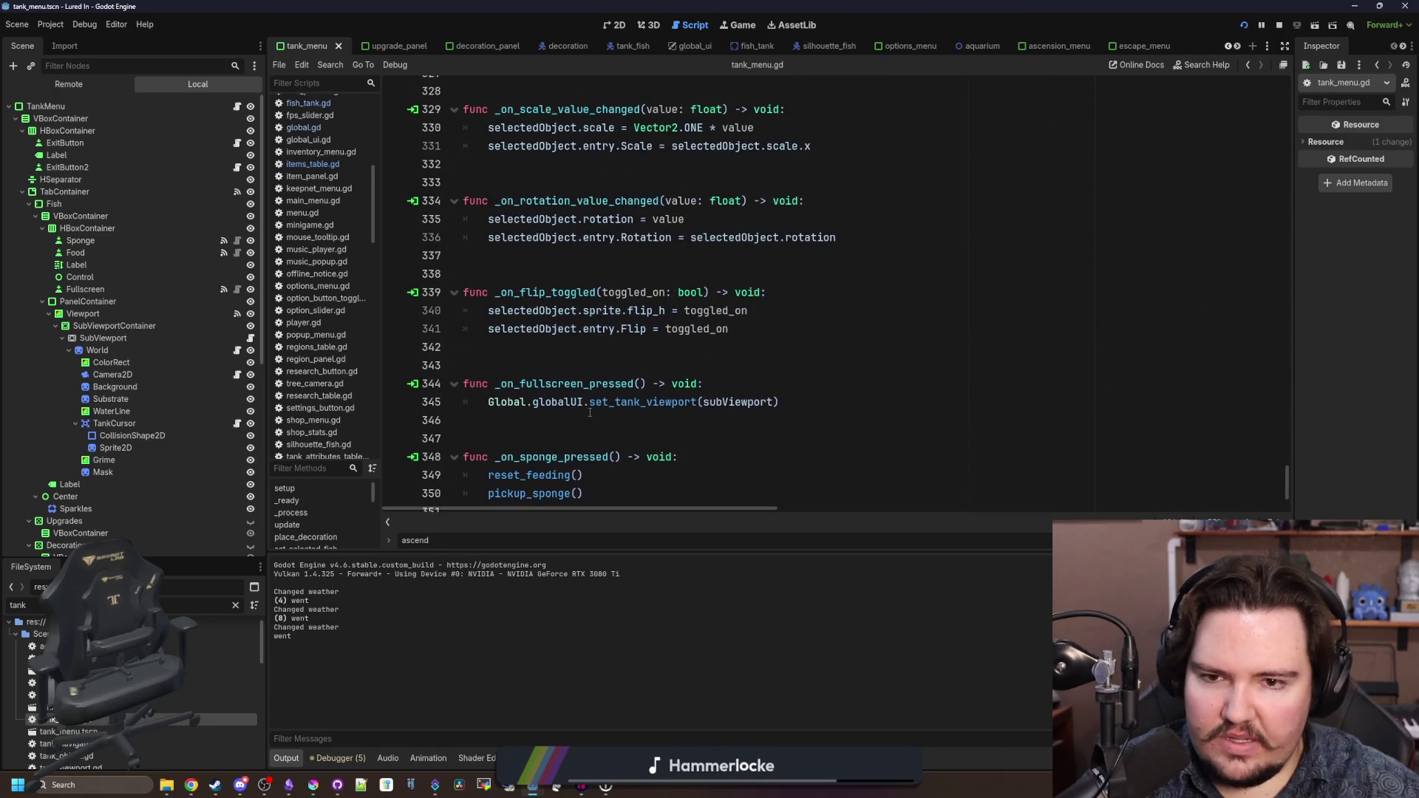
scroll(628, 399, "up", 2)
left_click(670, 384)
- Review lines 325-338, saving with Ctrl+S, then scroll down to the changed() function
scroll(669, 384, "up", 1)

### TASK TO CARRY OUT
All of the data is to be returned exactly, with no pictures included.

### EXERCISE ANSWER
scroll(628, 399, "up", 2)
left_click(670, 384)
- Review lines 325-338, saving with Ctrl+S, then scroll down to the changed() function
scroll(669, 384, "up", 1)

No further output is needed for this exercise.